The Megaupload All-Stars
There's a famous exchange, though probably apocryphal, attributed to Winston Churchill:

"Madam, would you sleep with me for 5 million pounds?" he allegedly asked a socialite, who initially seemed to rather like the idea. Then he changed the offer to a mere five pound note. "What kind of woman do you think I am?" she snapped.

"Madam, we've already established that," was the response. "Now we are haggling about the price."

Regarding celebrities, P. Diddy, Lil John, Alicia Keys, Chris Brown, Kanye West, The Game, Mary J. Blige, Kim Kardashian, Macy Gray and Jamie Foxx, we may now understand that, for them, it was also about the price.

In December, in the days before government officials pulled the plug on file-sharing service Megaupload on charges it facilitated piracy, the company released a promotional video with testimonials from these and other celebrities.

In fairness, it is not known if they were paid, or how much. Amid spin control (after record labels were able to temporarily pull the video from YouTube) there were claims that not all of the featured performers authorized their inclusion. Barring editing trickery, the entertainers are certainly on camera, mentioning Megaupload by name.

One wonders why they would think it was a good idea to align themselves with Kim Schmitz, the slobbish sleazebag whose disposable identities have included the name "Kim Dotcom." More importantly, how much did it cost to have them betray their colleagues in the entertainment industry?
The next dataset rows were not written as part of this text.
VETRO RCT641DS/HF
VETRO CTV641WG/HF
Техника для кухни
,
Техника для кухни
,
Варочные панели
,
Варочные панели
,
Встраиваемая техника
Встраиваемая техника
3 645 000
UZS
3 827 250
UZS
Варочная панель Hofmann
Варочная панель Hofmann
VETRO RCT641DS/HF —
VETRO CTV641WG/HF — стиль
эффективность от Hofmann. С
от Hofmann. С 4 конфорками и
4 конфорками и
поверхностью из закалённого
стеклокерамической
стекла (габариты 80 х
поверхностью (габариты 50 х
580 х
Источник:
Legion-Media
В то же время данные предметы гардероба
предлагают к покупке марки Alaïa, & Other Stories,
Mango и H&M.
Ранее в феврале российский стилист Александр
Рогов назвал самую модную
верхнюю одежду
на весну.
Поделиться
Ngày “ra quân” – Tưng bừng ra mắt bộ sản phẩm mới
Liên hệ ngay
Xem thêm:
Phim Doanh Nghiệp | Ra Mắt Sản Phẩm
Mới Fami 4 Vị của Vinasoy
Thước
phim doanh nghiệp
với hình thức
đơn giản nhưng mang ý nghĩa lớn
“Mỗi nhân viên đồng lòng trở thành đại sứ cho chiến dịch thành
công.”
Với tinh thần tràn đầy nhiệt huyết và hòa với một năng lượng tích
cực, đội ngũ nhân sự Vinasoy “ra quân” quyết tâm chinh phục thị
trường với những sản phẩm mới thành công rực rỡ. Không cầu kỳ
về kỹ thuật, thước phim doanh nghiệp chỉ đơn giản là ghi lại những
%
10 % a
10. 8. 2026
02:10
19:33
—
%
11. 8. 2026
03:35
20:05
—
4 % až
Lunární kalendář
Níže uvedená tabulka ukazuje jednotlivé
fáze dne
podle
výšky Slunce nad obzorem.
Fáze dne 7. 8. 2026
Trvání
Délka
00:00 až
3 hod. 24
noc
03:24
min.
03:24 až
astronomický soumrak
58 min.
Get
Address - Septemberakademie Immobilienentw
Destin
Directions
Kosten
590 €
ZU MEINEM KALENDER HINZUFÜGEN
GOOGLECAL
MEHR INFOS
What did they think Megaupload was being used for? Fortune 500 companies using it to share documents among global offices? Far more likely is that traffic was split between people sharing porn and stealing media.

Even if you argue that SOPA and other anti-piracy efforts go too far, think of it from the celebrity perspective. Every song or movie shared illegally takes money out of not only their pockets, but the pockets of many others in their industry. Maybe A-listers are rich enough not to care, but couldn't they be bothered to think about their colleagues?